Premium
Diagnostic and troubleshooting of OpenFlow‐enabled switches using kernel and userspace traces
Author(s) -
Belkhiri Adel,
Dagenais Michel
Publication year - 2021
Publication title -
international journal of communication systems
Language(s) - English
Resource type - Journals
SCImago Journal Rank - 0.344
H-Index - 49
eISSN - 1099-1131
pISSN - 1074-5351
DOI - 10.1002/dac.4920
Subject(s) - computer science , troubleshooting , openflow , forwarding plane , software defined networking , debugging , linux kernel , software , embedded system , networking hardware , operating system , distributed computing , computer network , network packet
Summary Although software‐defined networking (SDN) provides a flexible way to provision and control networks, it also makes network debugging and troubleshooting more complex.
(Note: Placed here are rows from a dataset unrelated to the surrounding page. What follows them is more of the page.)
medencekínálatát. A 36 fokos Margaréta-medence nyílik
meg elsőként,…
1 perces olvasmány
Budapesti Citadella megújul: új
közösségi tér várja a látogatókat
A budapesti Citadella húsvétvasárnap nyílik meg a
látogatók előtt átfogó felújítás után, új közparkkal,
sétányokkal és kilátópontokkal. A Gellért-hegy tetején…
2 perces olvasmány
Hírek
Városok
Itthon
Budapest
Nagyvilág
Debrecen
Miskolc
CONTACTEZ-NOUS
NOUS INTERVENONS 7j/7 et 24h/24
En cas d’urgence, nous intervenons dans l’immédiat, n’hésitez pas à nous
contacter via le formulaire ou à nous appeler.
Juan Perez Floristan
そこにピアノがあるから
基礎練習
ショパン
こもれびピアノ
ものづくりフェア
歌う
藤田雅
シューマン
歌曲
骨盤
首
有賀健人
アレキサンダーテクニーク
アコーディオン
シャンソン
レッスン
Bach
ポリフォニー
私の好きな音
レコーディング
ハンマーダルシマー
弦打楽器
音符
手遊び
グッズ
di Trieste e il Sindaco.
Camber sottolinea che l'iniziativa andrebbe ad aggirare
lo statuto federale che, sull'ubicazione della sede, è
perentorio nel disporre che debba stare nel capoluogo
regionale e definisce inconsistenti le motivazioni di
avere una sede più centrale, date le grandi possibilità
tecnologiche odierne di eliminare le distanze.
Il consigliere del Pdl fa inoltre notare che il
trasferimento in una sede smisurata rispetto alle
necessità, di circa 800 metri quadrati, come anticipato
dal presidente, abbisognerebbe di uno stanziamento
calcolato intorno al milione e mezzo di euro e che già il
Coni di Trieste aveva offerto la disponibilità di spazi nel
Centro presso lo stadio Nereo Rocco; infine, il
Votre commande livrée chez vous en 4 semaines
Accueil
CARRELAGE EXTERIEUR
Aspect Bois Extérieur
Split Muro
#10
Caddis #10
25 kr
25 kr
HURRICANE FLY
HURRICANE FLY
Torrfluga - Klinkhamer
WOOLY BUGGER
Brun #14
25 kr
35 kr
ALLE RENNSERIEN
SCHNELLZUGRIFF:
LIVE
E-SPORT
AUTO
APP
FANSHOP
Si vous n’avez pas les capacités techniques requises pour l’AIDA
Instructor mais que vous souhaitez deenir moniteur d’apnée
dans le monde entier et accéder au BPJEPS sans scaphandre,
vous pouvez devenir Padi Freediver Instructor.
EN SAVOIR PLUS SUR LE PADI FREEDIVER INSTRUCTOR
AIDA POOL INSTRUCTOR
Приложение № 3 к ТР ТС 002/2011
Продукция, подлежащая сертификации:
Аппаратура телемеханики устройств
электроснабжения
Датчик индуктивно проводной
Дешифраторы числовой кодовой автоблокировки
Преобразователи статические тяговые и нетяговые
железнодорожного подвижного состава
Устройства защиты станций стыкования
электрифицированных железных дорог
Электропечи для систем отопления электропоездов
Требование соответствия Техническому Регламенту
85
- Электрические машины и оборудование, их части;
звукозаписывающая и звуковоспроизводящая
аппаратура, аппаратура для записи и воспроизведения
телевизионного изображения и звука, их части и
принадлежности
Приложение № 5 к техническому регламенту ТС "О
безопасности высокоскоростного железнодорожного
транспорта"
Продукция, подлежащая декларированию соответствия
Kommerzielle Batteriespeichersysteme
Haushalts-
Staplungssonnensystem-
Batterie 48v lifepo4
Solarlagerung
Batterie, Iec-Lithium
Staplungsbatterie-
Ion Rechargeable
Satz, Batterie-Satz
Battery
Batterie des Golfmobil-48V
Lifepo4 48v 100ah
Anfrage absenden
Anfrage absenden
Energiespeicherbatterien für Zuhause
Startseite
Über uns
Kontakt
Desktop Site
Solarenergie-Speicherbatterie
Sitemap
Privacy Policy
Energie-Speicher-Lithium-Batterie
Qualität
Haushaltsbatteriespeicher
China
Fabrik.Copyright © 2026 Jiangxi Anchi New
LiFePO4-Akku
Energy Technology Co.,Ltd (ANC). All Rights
In SDN, the network is fully managed by software programs that increase flexibility and sophistication but are prone to bugs. Pinpointing those bugs is challenging because they can occur at multiple locations, such as the forwarding plane, the controller OS, and the network services running on top of the controller. Compared to functional bugs, performance bugs are particularly irritating due to their non‐failure semantics. They can lead to performance loss (reduced throughput, increased latency, and wasted resources) while maintaining the network connectivity. The literature reports several tools and techniques to diagnose SDN bugs, but, unfortunately, they are mostly ineffective against performance bugs. In this paper, we propose a novel monitoring and diagnostic framework capable of diagnosing performance bugs in the SDN data plane. The proposed tool works within Open vSwitch (OVS), a popular software switch, albeit it can easily be adapted to any OpenFlow switch. Tracing techniques are used to collect low‐level performance data from monitored switches. Our tool derives adapted performance metrics from kernel and userspace traces, and then displays them in time‐synchronized graphical views. These views provide valuable insights into OVS operation. They also enable practitioners to discover performance‐related issues and analyze their root causes. A few use cases are presented to demonstrate the efficiency of our tool in optimizing OVS performance and diagnosing its performance bugs.